Please, please, forget to eat our forget-me-nots! 

But it's not going to happen.

So here we are in our Vacaville pollinator garden, looking at the Chinese forget-me-nots. We see honey bees, leafcutter bees, syrphid flies, lady beetles, cabbage white butterflies,  and other critters foraging. It's National Pollinator Week. 

And then we see a pinkish caterpillar munching away on one of the sky-blue blossoms. He's a very hungry caterpillar. Did we say "hungry?" He's ravenous. Absolutely ravenous! 

It's a tobacco budworm, Heliothis virescens, as identified by UC Davis distinguished professor Art Shapiro, an expert on Lepidopterans who has monitored butterfly populations in central California since 1972--and also studies moths. (See his butterfly website.)

In its adult stage, the tobacco budworm will become a moth. (If we let it!)

In its larval stage, it can vary in color from pale green to pink to dark red to maroon, according to a University of Florida entomological fact sheet

"Tobacco budworm is principally a field crop pest, attacking such crops as alfalfa, clover, cotton, flax, soybean, and tobacco," the University of Florida entomologists related. "However, it sometimes attacks such vegetables as cabbage, cantaloupe, lettuce, pea, pepper, pigeon pea, squash, and tomato, especially when cotton or other favored crops are abundant.
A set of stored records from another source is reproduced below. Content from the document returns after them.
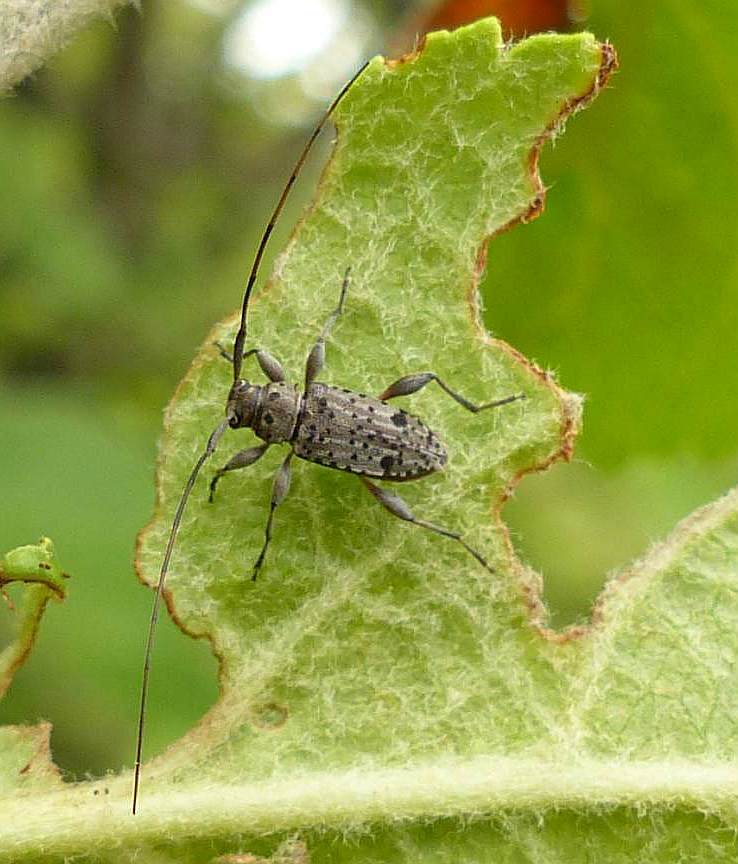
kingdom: Animalia
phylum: Arthropoda
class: Insecta
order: Coleoptera
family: Cerambycidae
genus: Hyperplatys
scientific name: Hyperplatys maculata
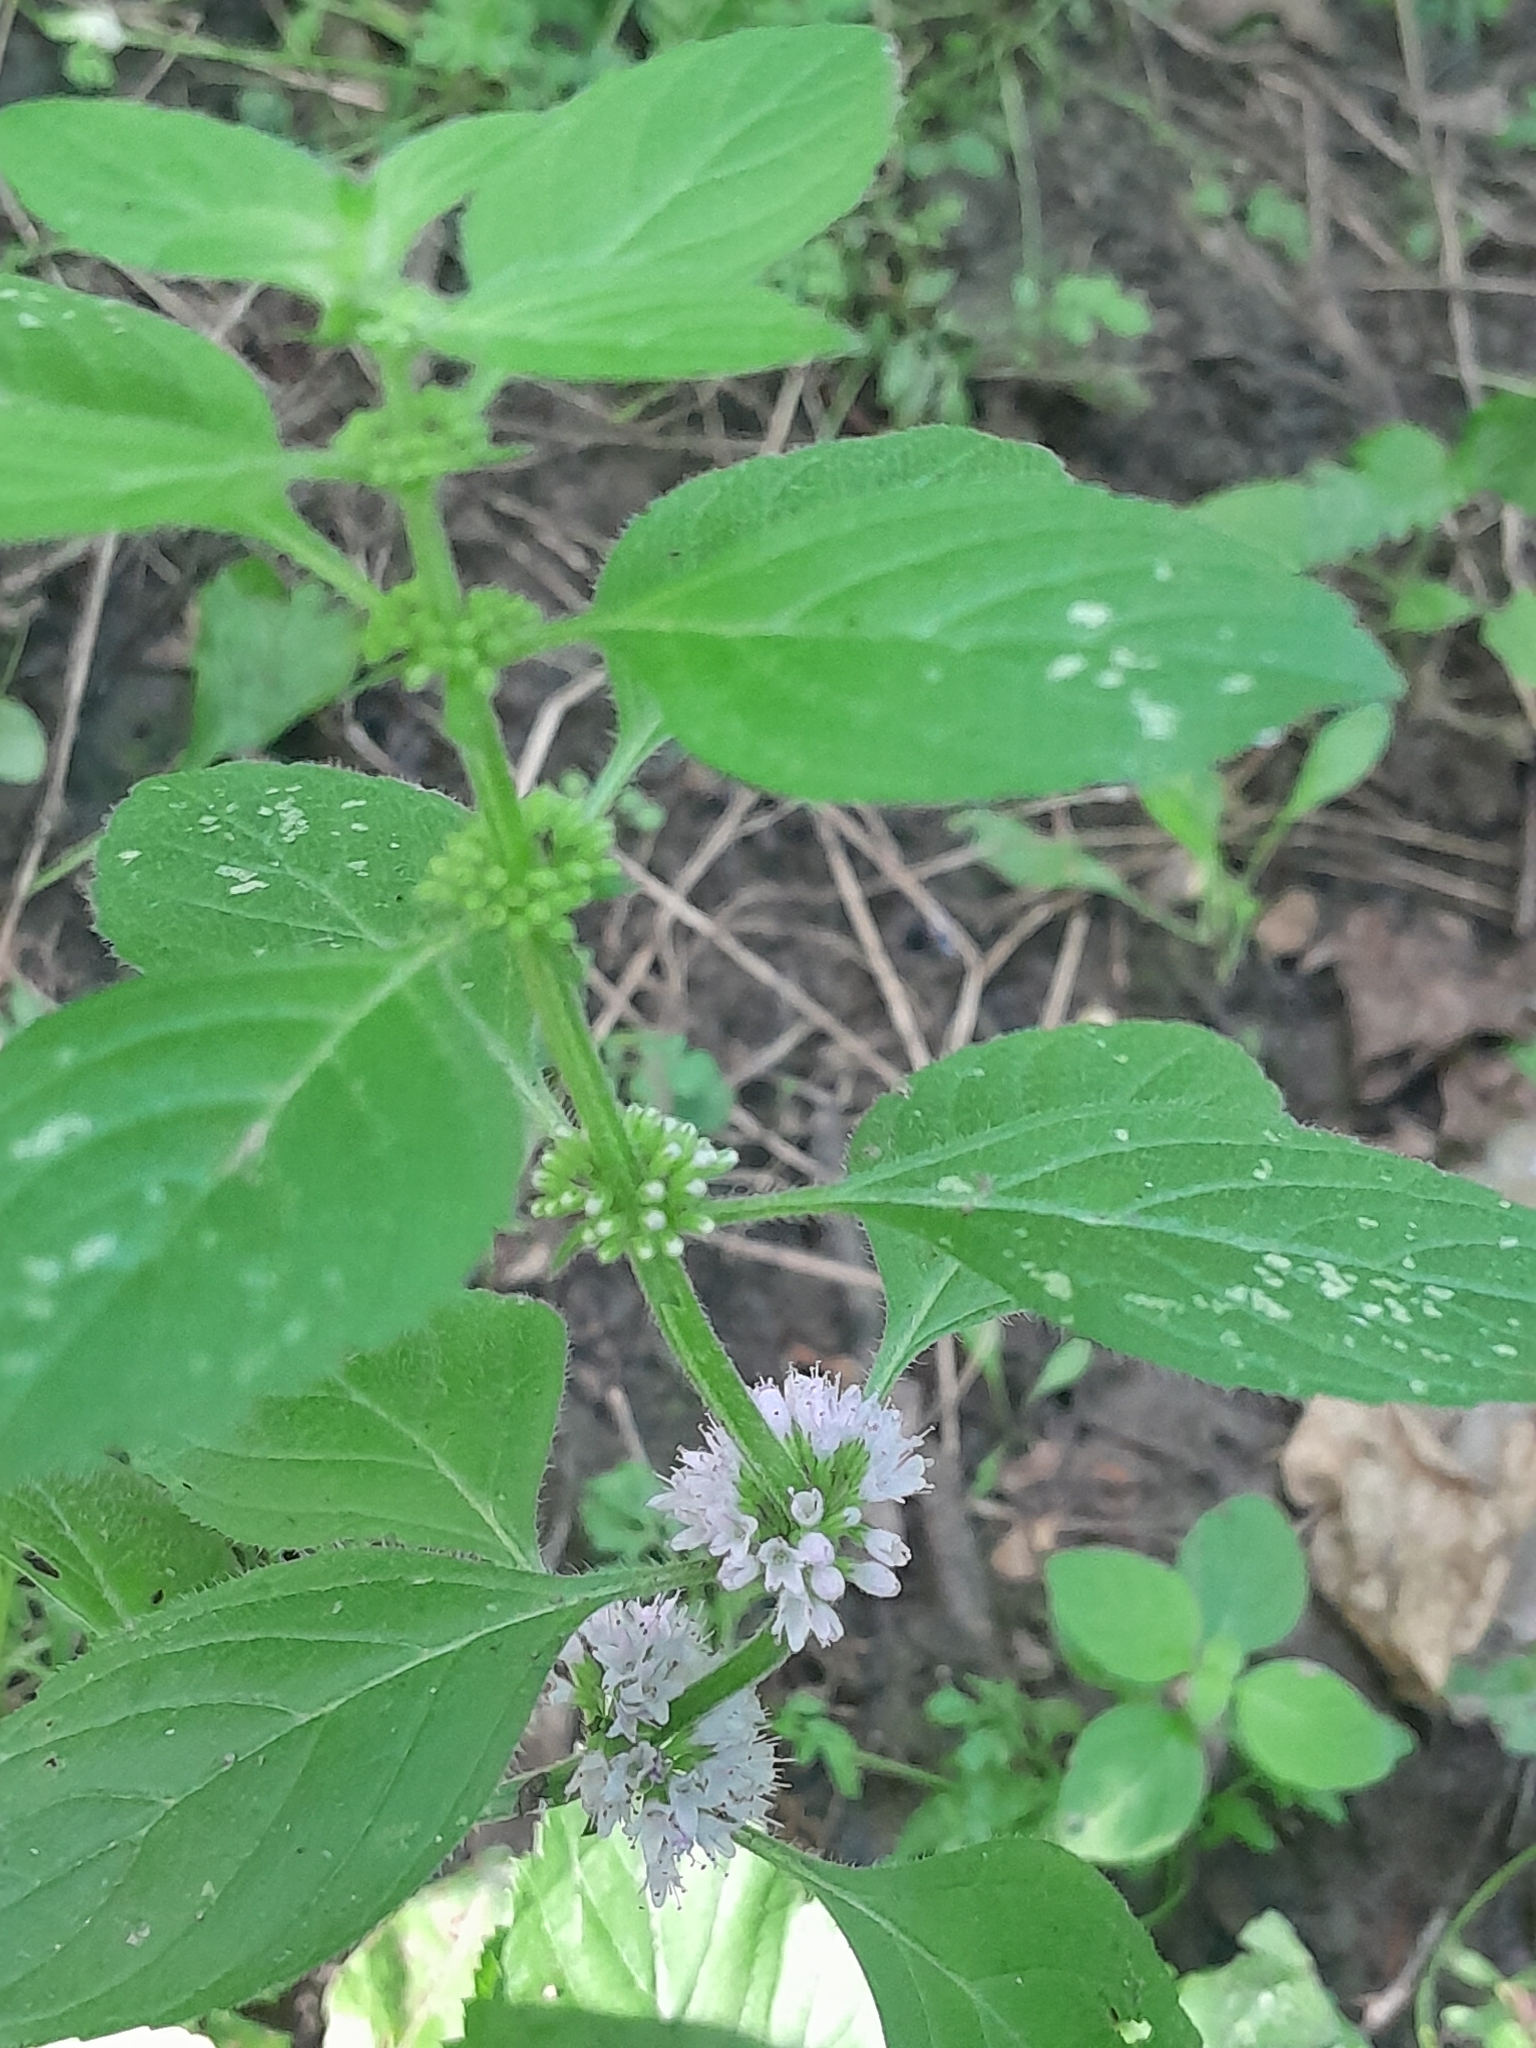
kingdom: Plantae
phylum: Tracheophyta
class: Magnoliopsida
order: Lamiales
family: Lamiaceae
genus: Mentha
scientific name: Mentha arvensis
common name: Corn mint
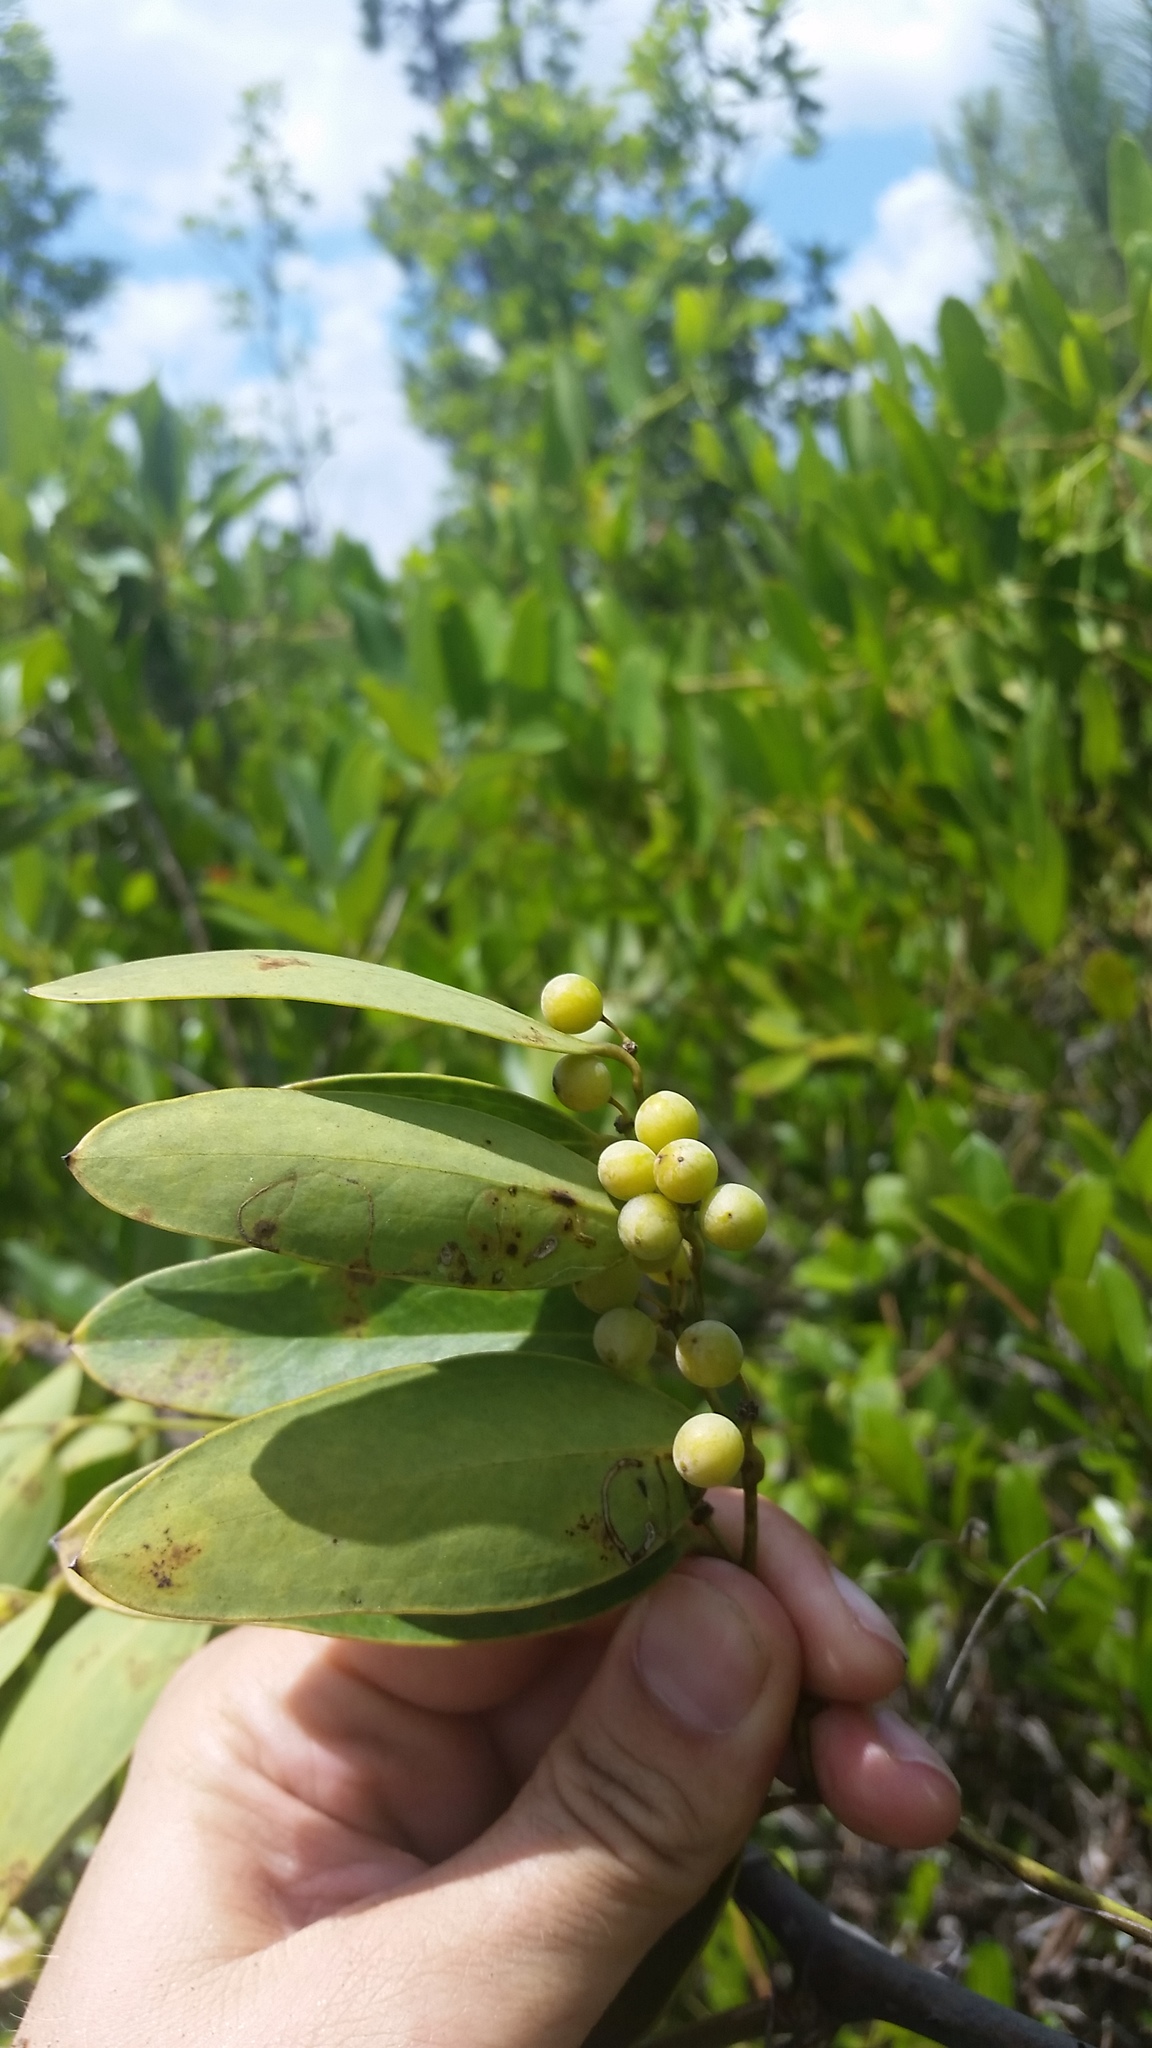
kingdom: Plantae
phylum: Tracheophyta
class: Liliopsida
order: Liliales
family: Smilacaceae
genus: Smilax
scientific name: Smilax laurifolia
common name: Bamboovine
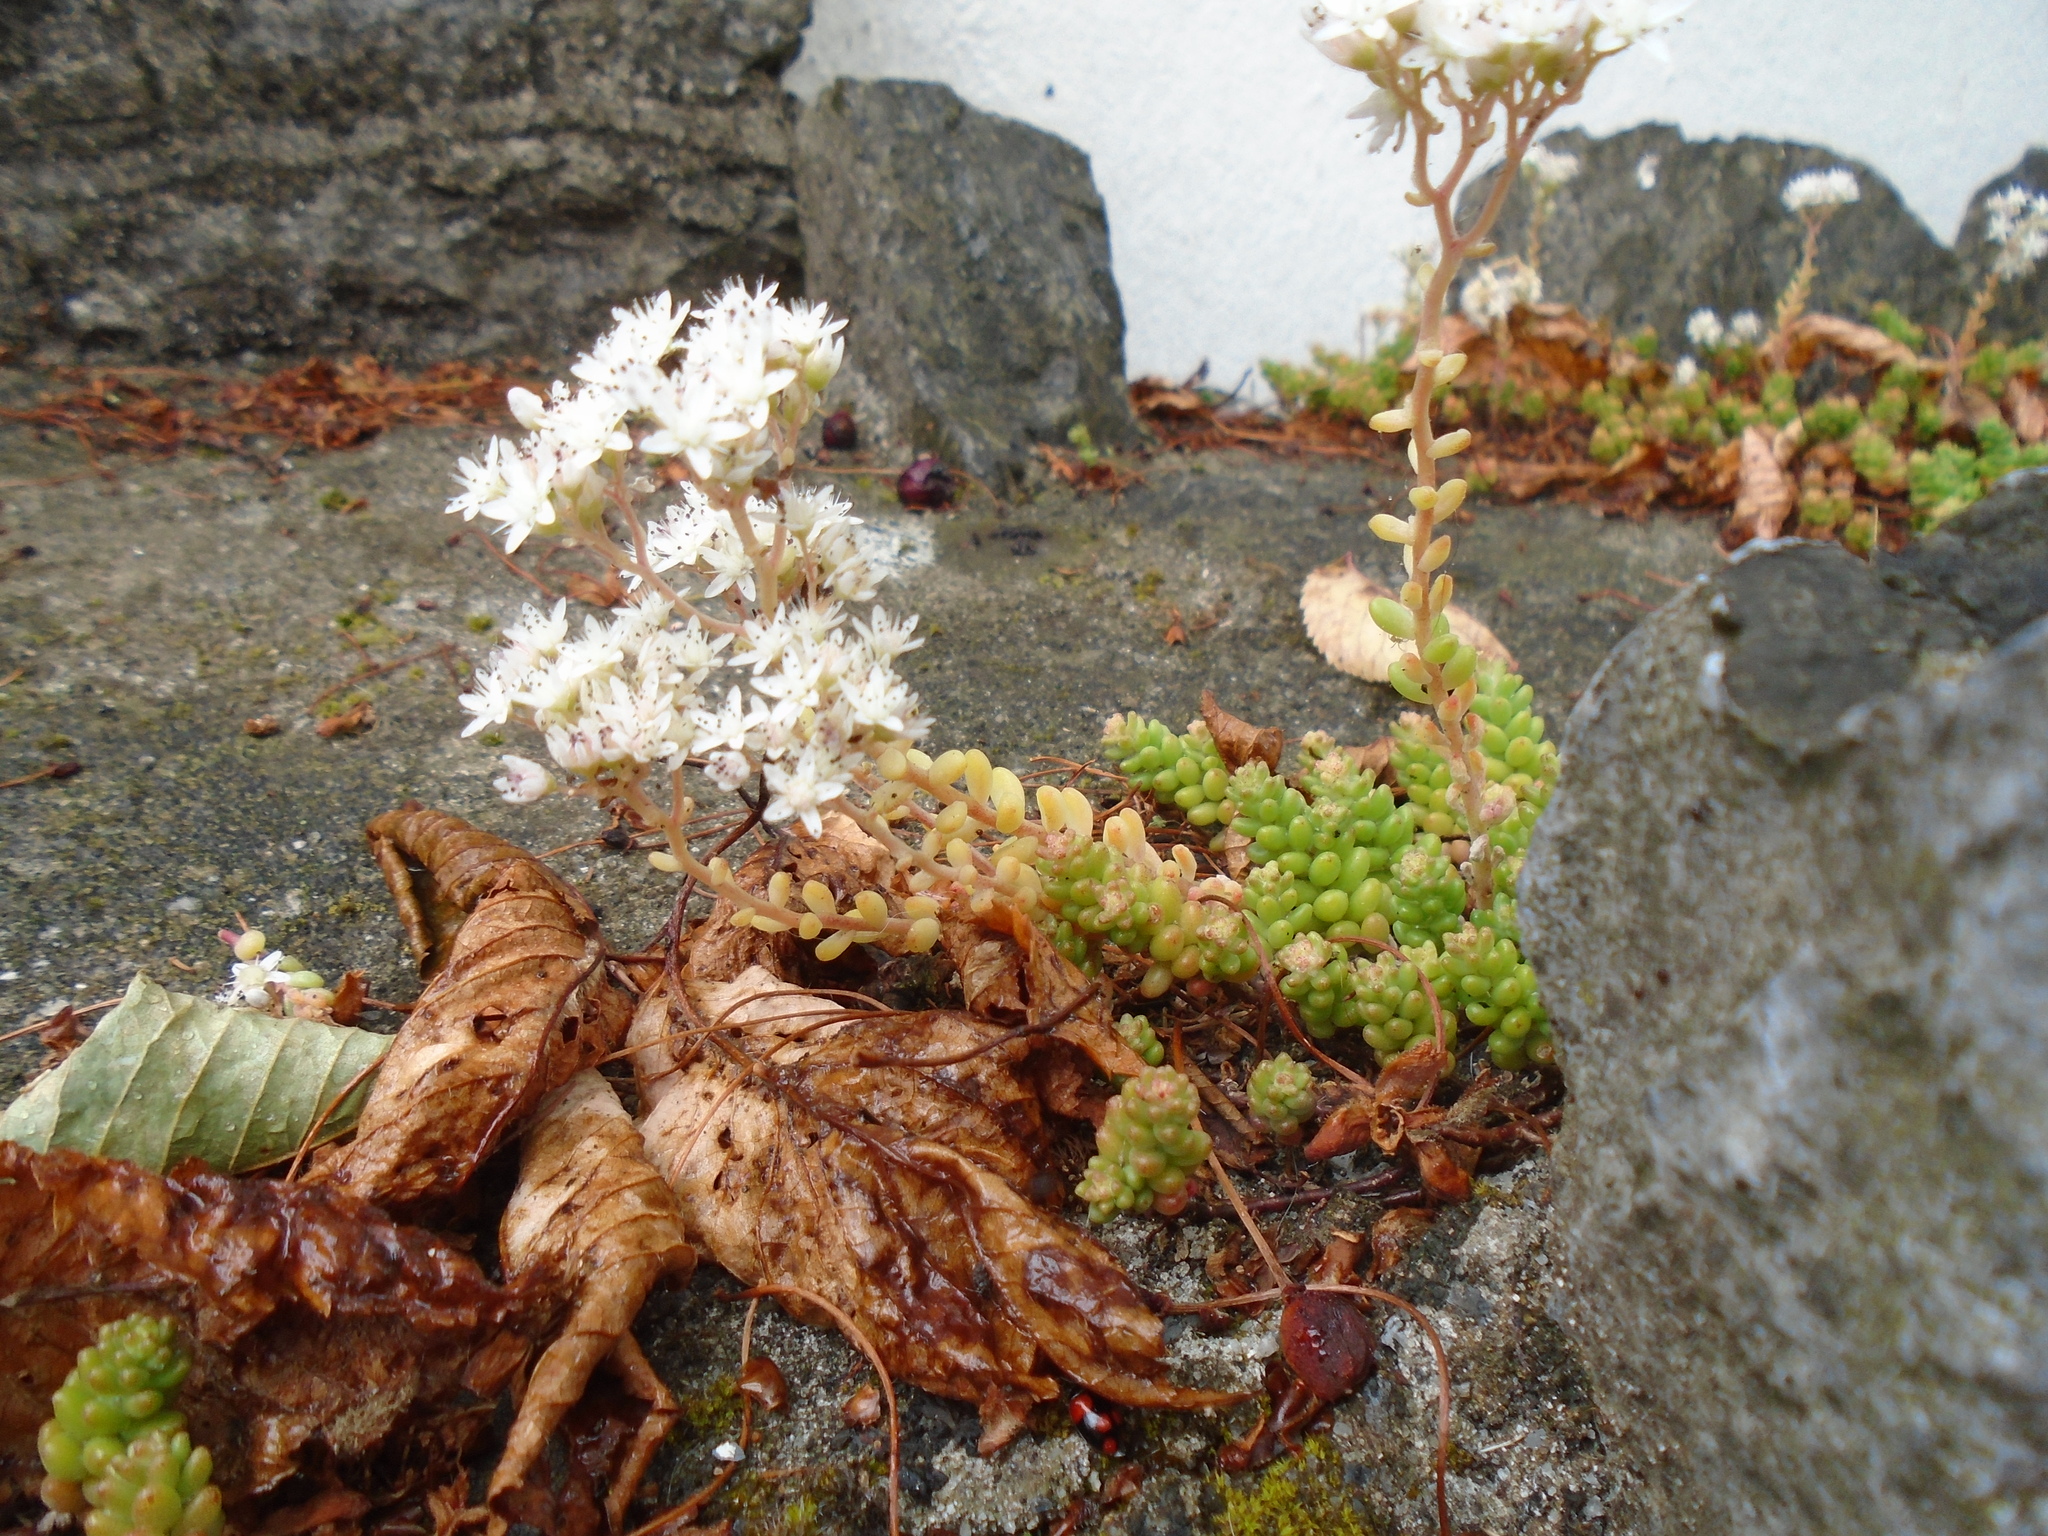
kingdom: Plantae
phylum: Tracheophyta
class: Magnoliopsida
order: Saxifragales
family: Crassulaceae
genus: Sedum
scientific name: Sedum album
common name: White stonecrop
Tobacco budworm is a common pest of geranium and other flower crops such as ageratum, bird of paradise, chrysanthemum, gardenia, geranium, petunia, mallow, marigold, petunia, snapdragon, strawflower, verbena, and zinnia."

Naturalist-photographer Greg Kareofelas, a Bohart Museum of Entomology associate, remembers rearing one that he plucked from his geraniums a few years ago. We are not going to rear this one. Tobacco budworms are not our buddies.

This afternoon honey bees tried to push the pest away. They did not succeed. 

Tomorrow the California scrub jays nesting and chirping in the cherry laurels probably will!